= Exercise =
Each entry below should be returned exactly as is, with the pictures removed.

*** Opening Raw data ***

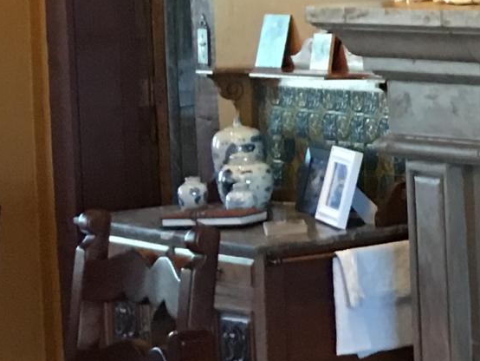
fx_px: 2178
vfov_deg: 9.4
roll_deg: +1.3
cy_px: 15
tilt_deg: +0.8
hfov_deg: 10.3
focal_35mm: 157
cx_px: 1268
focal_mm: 4.15
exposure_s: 1/15
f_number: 2.2
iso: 80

*** Closing Raw data ***

= Output of the task =
fx_px: 2178
vfov_deg: 9.4
roll_deg: +1.3
cy_px: 15
tilt_deg: +0.8
hfov_deg: 10.3
focal_35mm: 157
cx_px: 1268
focal_mm: 4.15
exposure_s: 1/15
f_number: 2.2
iso: 80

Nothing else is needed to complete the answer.